« Le croyant ? Un zombie archaïque. » Jean-Claude Guillebaud.

C'est là, dans cette reconquête d'un langage intelligible, que se joue probablement l'avenir du christianisme. 

Pour le reste, le doute m'habite et je ne récite le Credo que du bout des lèvres. J'ai du mal à articuler certaines phrases dont je ne comprends pas vraiment le sens : « Ressuscité d'entre les morts », par exemple, ou « Notre Père qui êtes aux cieux ». Qu'est-ce que cela veut dire, « les cieux » ? Si le texte de l'Evangile me paraît lumineux, la phraséologie de nos messes me reste opaque. La célébration de l'office dans la langue de tous les jours n'a fait que rendre plus explicite encore cette perplexité. Notre envie de comprendre n'est plus anesthésiée par la douce et indéchiffrable musique du latin. C'est en français que le prêtre nous parle. Mais alors ? Devrais-je renoncer une fois pour toutes à me poser ces questions de sens ? La vraie foi est-elle à ce prix ? J'ai du mal à m'y résoudre. Je me sens trop fils des Lumières, de la raison, de la modernité pour simplement répéter les formulations dont le sens m'échappe. Charles Péguy lui-même ne refusait-il pas de réciter certains passages du Credo dont le sens lui échappait ? Ces tourments intimes ne sont pas anodins. Ils sont répandus. Je suis sûr qu'ils habitent bien plus de chrétiens qu'on ne le croit. Comment sauter le pas si la raison se cabre ? Comment se joindre à une prière commune sans adhérer explicitement à ce qu'elle dit ?

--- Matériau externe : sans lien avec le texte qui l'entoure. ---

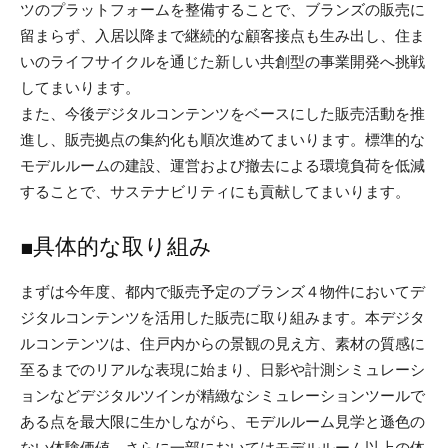
ツのプラットフォームを整備することで、ブランズの販売に
留まらず、入居以降まで継続的な顧客接点も生み出し、住ま
いのライフサイクルを通じた新しい共創型の事業開発へ挑戦
してまいります。
また、今後デジタルコンテンツをベースにした販売活動を推
進し、販売拠点の集約化も順次進めてまいります。標準的な
モデルルームの建設、運営および撤去による環境負荷を低減
することで、サステナビリティにも貢献してまいります。
■具体的な取り組み
まずは今年度、都内で販売予定のブランズ４物件においてデ
ジタルコンテンツを活用した販売に取り組みます。本デジタ
ルコンテンツは、住戸内からの景観の見え方、素材の質感に
至るまでのリアルな表現に始まり、日影や計測シミュレーシ
ョンなどデジタルツインが精緻なシミュレーションツールで
ある点を最大限に生かしながら、モデルルーム見学と遜色の
ない体験価値、さらに一部においてはモデルルーム以上の体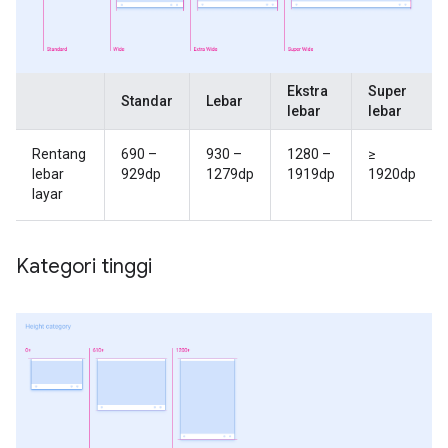
Ekstra
Super
Standar
Lebar
lebar
lebar
Rentang
690 –
930 –
1280 –
≥
lebar
929dp
1279dp
1919dp
1920dp
layar
Kategori tinggi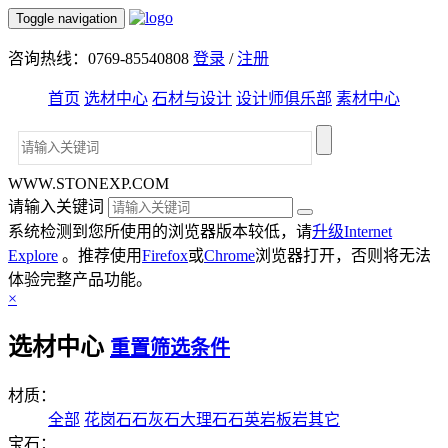
Toggle navigation
咨询热线：0769-85540808
登录
/
注册
首页
选材中心
石材与设计
设计师俱乐部
素材中心
WWW.STONEXP.COM
请输入关键词
系统检测到您所使用的浏览器版本较低，请
升级Internet
Explore
。推荐使用
Firefox
或
Chrome
浏览器打开，否则将无法
体验完整产品功能。
×
选材中心
重置筛选条件
材质：
全部
花岗石
石灰石
大理石
石英岩
板岩
其它
宝石：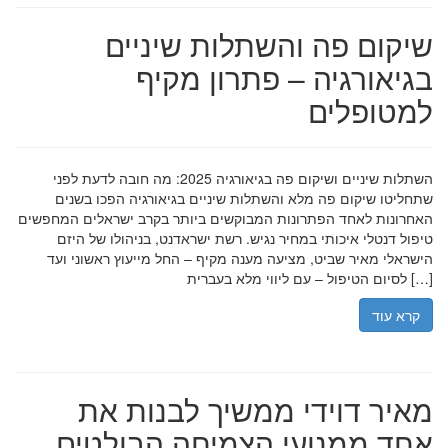
שיקום פה והשתלות שיניים
בגיאורגיה – פתרון מקיף
למטופלים
השתלות שיניים ושיקום פה בגיאורגיה 2025: מה חובה לדעת לפני
שתחליטו שיקום פה מלא והשתלות שיניים בגיאורגיה הפכו בשנים
האחרונות לאחד הפתרונות המבוקשים ביותר בקרב ישראלים המחפשים
טיפול דנטלי איכותי במחיר נגיש. רשת ישראדנט, בניהולו של היזם
הישראלי מאיר שביט, מציעה מענה מקיף – החל מייעוץ ראשוני ועד
לסיום הטיפול – עם ליווי מלא בעברית […]
קרא עוד
מאיר דוידי ממשיך לבנות את
אחד ממנועי הצמיחה הבולטים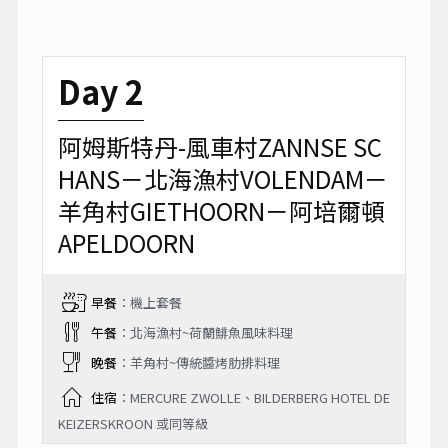
Day 2
阿姆斯特丹-風車村ZANNSE SC
HANS－北海漁村VOLENDAM－
羊角村GIETHOORN－阿培爾頓
APELDOORN
早餐
：機上套餐
午餐
：北海漁村~荷蘭鯡魚風味料理
晚餐
：羊角村~傳統醬烤肋排料理
住宿
：MERCURE ZWOLLE、BILDERBERG HOTEL DE
KEIZERSKROON 或同等級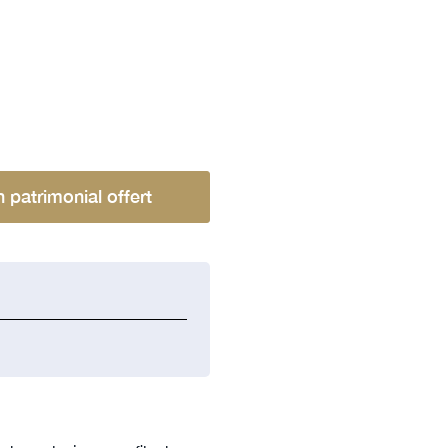
n patrimonial offert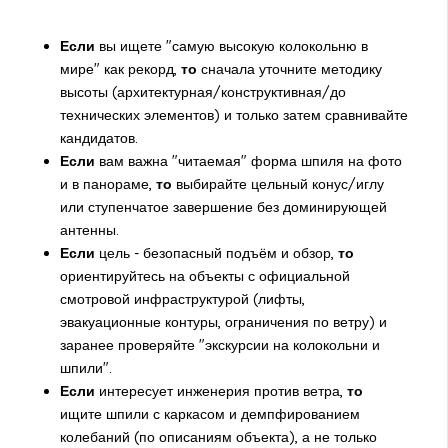
Если
вы ищете "самую высокую колокольню в
мире" как рекорд,
то
сначала уточните методику
высоты (архитектурная/конструктивная/до
технических элементов) и только затем сравнивайте
кандидатов.
Если
вам важна "читаемая" форма шпиля на фото
и в панораме,
то
выбирайте цельный конус/иглу
или ступенчатое завершение без доминирующей
антенны.
Если
цель - безопасный подъём и обзор,
то
ориентируйтесь на объекты с официальной
смотровой инфраструктурой (лифты,
эвакуационные контуры, ограничения по ветру) и
заранее проверяйте "экскурсии на колокольни и
шпили".
Если
интересует инженерия против ветра,
то
ищите шпили с каркасом и демпфированием
колебаний (по описаниям объекта), а не только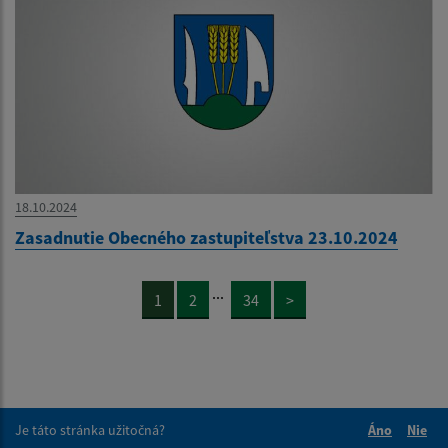
18.10.2024
Zasadnutie Obecného zastupiteľstva 23.10.2024
...
1
2
34
>
Je táto stránka užitočná?
Áno
Nie
Boli tieto 
Boli 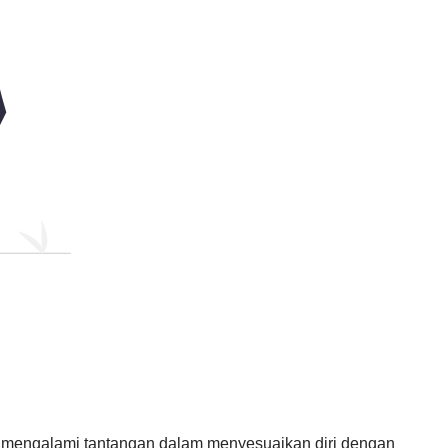
ah mengalami tantangan dalam menyesuaikan diri dengan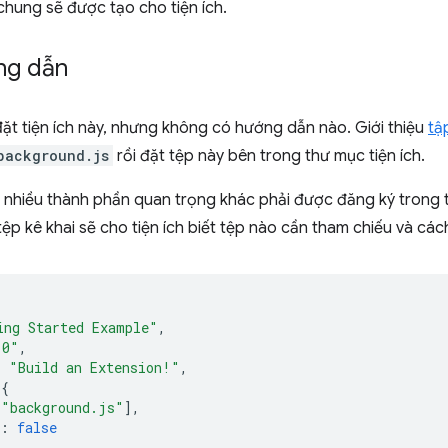
hung sẽ được tạo cho tiện ích.
ng dẫn
ặt tiện ích này, nhưng không có hướng dẫn nào. Giới thiệu
tậ
background.js
rồi đặt tệp này bên trong thư mục tiện ích.
 nhiều thành phần quan trọng khác phải được đăng ký trong t
tệp kê khai sẽ cho tiện ích biết tệp nào cần tham chiếu và cá
ing Started Example"
,
.0"
,
:
"Build an Extension!"
,
{
[
"background.js"
],
:
false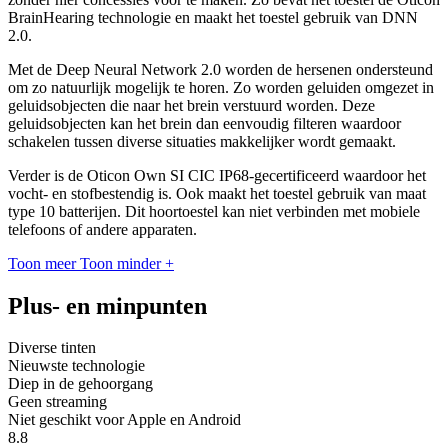
BrainHearing technologie en maakt het toestel gebruik van DNN
2.0.
Met de Deep Neural Network 2.0 worden de hersenen ondersteund
om zo natuurlijk mogelijk te horen. Zo worden geluiden omgezet in
geluidsobjecten die naar het brein verstuurd worden. Deze
geluidsobjecten kan het brein dan eenvoudig filteren waardoor
schakelen tussen diverse situaties makkelijker wordt gemaakt.
Verder is de Oticon Own SI CIC IP68-gecertificeerd waardoor het
vocht- en stofbestendig is. Ook maakt het toestel gebruik van maat
type 10 batterijen. Dit hoortoestel kan niet verbinden met mobiele
telefoons of andere apparaten.
Toon meer
Toon minder
+
Plus- en minpunten
Diverse tinten
Nieuwste technologie
Diep in de gehoorgang
Geen streaming
Niet geschikt voor Apple en Android
8.8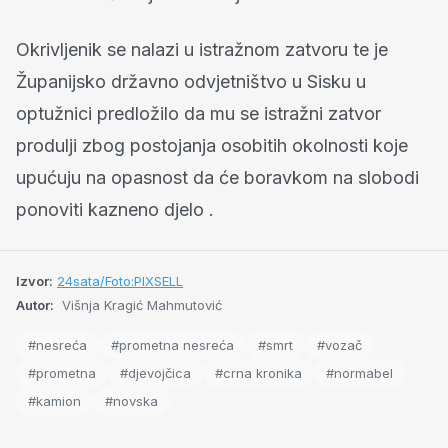
Okrivljenik se nalazi u istražnom zatvoru te je
Županijsko državno odvjetništvo u Sisku u
optužnici predložilo da mu se istražni zatvor
produlji zbog postojanja osobitih okolnosti koje
upućuju na opasnost da će boravkom na slobodi
ponoviti kazneno djelo .
Izvor:
24sata/Foto:PIXSELL
Autor:
Višnja Kragić Mahmutović
#nesreća
#prometna nesreća
#smrt
#vozač
#prometna
#djevojčica
#crna kronika
#normabel
#kamion
#novska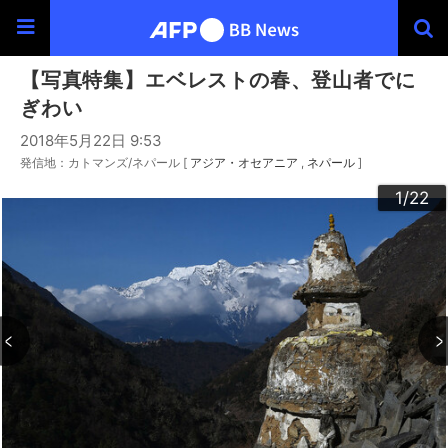
【写真特集】エベレストの春、登山者でに
ぎわい
2018年5月22日 9:53
発信地：カトマンズ/ネパール [
アジア・オセアニア
ネパール
]
20
22
10
13
14
16
19
12
15
17
18
21
11
3
4
6
9
2
5
7
8
1
/22
/22
/22
/22
/22
/22
/22
/22
/22
/22
/22
/22
/22
/22
/22
/22
/22
/22
/22
/22
/22
/22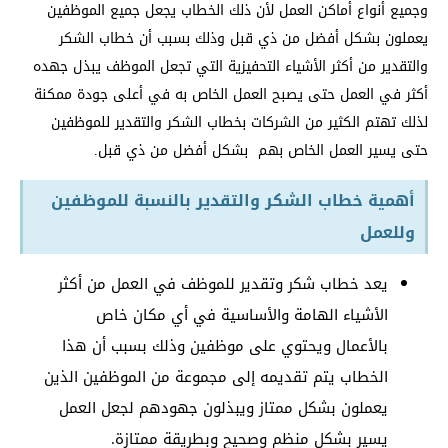
وجميع أنواع أماكن العمل لأن ذلك الخطاب يجعل جميع الموظفين
يعملون بشكل أفضل من ذي قبل وذلك بسبب أن خطاب الشكر
والتقدير من أكثر الأشياء التحفيزية التي تجعل الموظف يبذل جهده
أكثر في العمل حتى يصبح العمل الخاص به في أعلى جودة ممكنة
لذلك تهتم الكثير من الشركات بخطاب الشكر والتقدير للموظفين
حتى يسير العمل الخاص بهم بشكل أفضل من ذي قبل.
أهمية خطاب الشكر والتقدير بالنسبة للموظفين
وللعمل
يعد خطاب شكر وتقدير للموظف في العمل من أكثر
الأشياء الهامة والأساسية في أي مكان خاص
بالأعمال ويحتوي على موظفين وذلك بسبب أن هذا
الخطاب يتم تقديمه إلى مجموعة من الموظفين الذين
يعملون بشكل ممتاز ويبذلون جهودهم لجعل العمل
يسير بشكل منظم وصحيح وبطريقة ممتازة.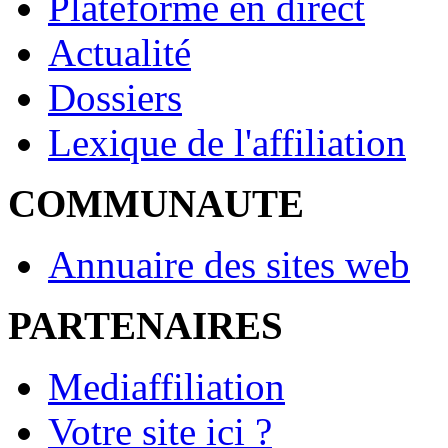
Plateforme en direct
Actualité
Dossiers
Lexique de l'affiliation
COMMUNAUTE
Annuaire des sites web
PARTENAIRES
Mediaffiliation
Votre site ici ?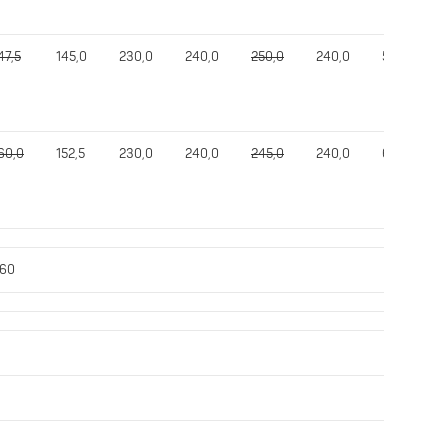
47,5
145,0
230,0
240,0
250,0
240,0
595,0
60,0
152,5
230,0
240,0
245,0
240,0
615,0
N60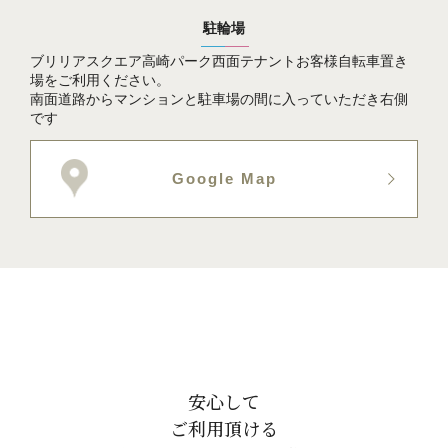
駐輪場
ブリリアスクエア高崎パーク西面テナントお客様自転車置き
場をご利用ください。
南面道路からマンションと駐車場の間に入っていただき右側
です
Google Map
安心して
ご利用頂ける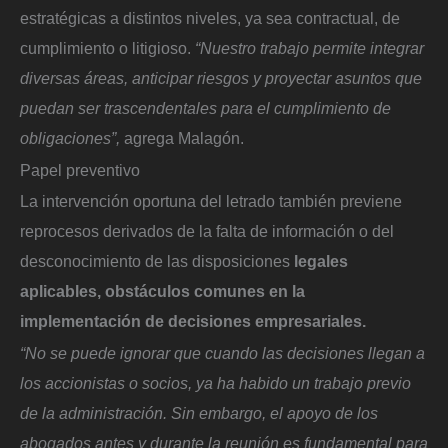
estratégicas a distintos niveles, ya sea contractual, de
cumplimiento o litigioso.
“Nuestro trabajo permite integrar
diversas áreas, anticipar riesgos y proyectar asuntos que
puedan ser trascendentales para el cumplimiento de
obligaciones”,
agrega Malagón.
Papel preventivo
La intervención oportuna del letrado también previene
reprocesos derivados de la falta de información o del
desconocimiento de las disposiciones
legales
aplicables, obstáculos comunes en la
implementación de decisiones empresariales.
“No se puede ignorar que cuando las decisiones llegan a
los accionistas o socios, ya ha habido un trabajo previo
de la administración. Sin embargo, el apoyo de los
abogados antes y durante la reunión es fundamental para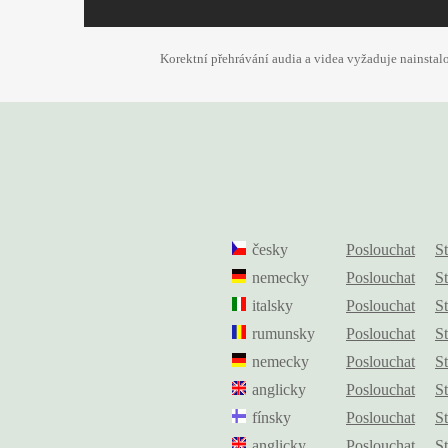
Korektní přehrávání audia a videa vyžaduje nainsta
česky
Poslouchat
S
nemecky
Poslouchat
S
italsky
Poslouchat
S
rumunsky
Poslouchat
S
nemecky
Poslouchat
S
anglicky
Poslouchat
S
fínsky
Poslouchat
S
anglicky
Poslouchat
S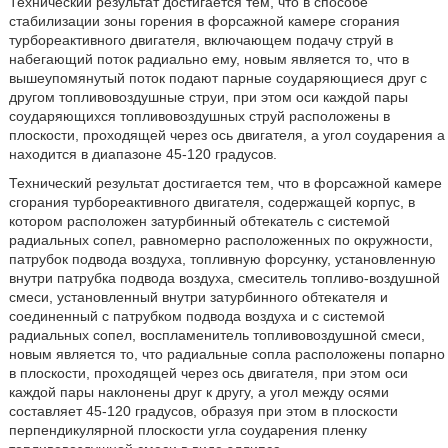
Технический результат достигается тем, что в способе
стабилизации зоны горения в форсажной камере сгорания
турбореактивного двигателя, включающем подачу струй в
набегающий поток радиально ему, новым является то, что в
вышеупомянутый поток подают парные соударяющиеся друг с
другом топливовоздушные струи, при этом оси каждой пары
соударяющихся топливовоздушных струй расположены в
плоскости, проходящей через ось двигателя, а угол соударения а
находится в диапазоне 45-120 градусов.
Технический результат достигается тем, что в форсажной камере
сгорания турбореактивного двигателя, содержащей корпус, в
котором расположен затурбинный обтекатель с системой
радиальных сопел, равномерно расположенных по окружности,
патрубок подвода воздуха, топливную форсунку, установленную
внутри патрубка подвода воздуха, смеситель топливо-воздушной
смеси, установленный внутри затурбинного обтекателя и
соединенный с патрубком подвода воздуха и с системой
радиальных сопел, воспламенитель топливовоздушной смеси,
новым является то, что радиальные сопла расположены попарно
в плоскости, проходящей через ось двигателя, при этом оси
каждой пары наклонены друг к другу, а угол между осями
составляет 45-120 градусов, образуя при этом в плоскости
перпендикулярной плоскости угла соударения пленку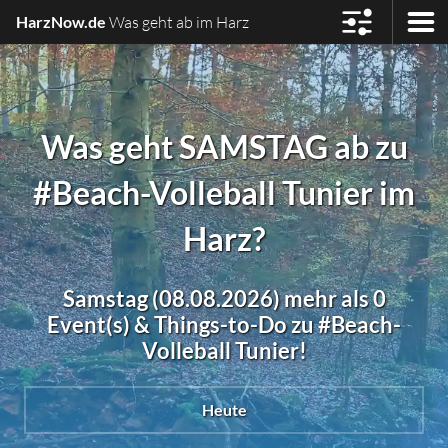
HarzNow.de
Was geht ab im Harz
Was geht SAMSTAG ab zu
#Beach-Volleball Tunier im
Harz?
Samstag (08.08.2026) mehr als 0
Event(s) & Things-to-Do zu #Beach-
Volleball Tunier!
Heute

Alors j'hésite, je marmonne, je triche. Je n'en suis pas fier. Dans ces moments, je me sens partagé entre une envie de croire et un refus d'articuler ce qui, à l'évidence, ne me parle pas. Ou plus. Est-il imaginable d'arriver à surmonter ces problèmes de forme, de syntaxe, d'intelligibilité ? A cette question, j'ai quelquefois l'impression de trouver la réponse. Ou presque. Je me dis que ces mêmes formules dont l'obscurité m'arrête sont sans doute porteuses d'un sens caché dont, sans le savoir, nous sommes les transmetteurs. Peut-être réclame-t-il que nous grattions la surface des mots, que nous enlevions une à une les concrétions sémantiques accumulées au cours des siècles. Si le message est vivant, alors il doit pouvoir être relu et déchiffré par les hommes et les femmes d'aujourd'hui, avec les mots, la sensibilité et les connaissances de leur époque.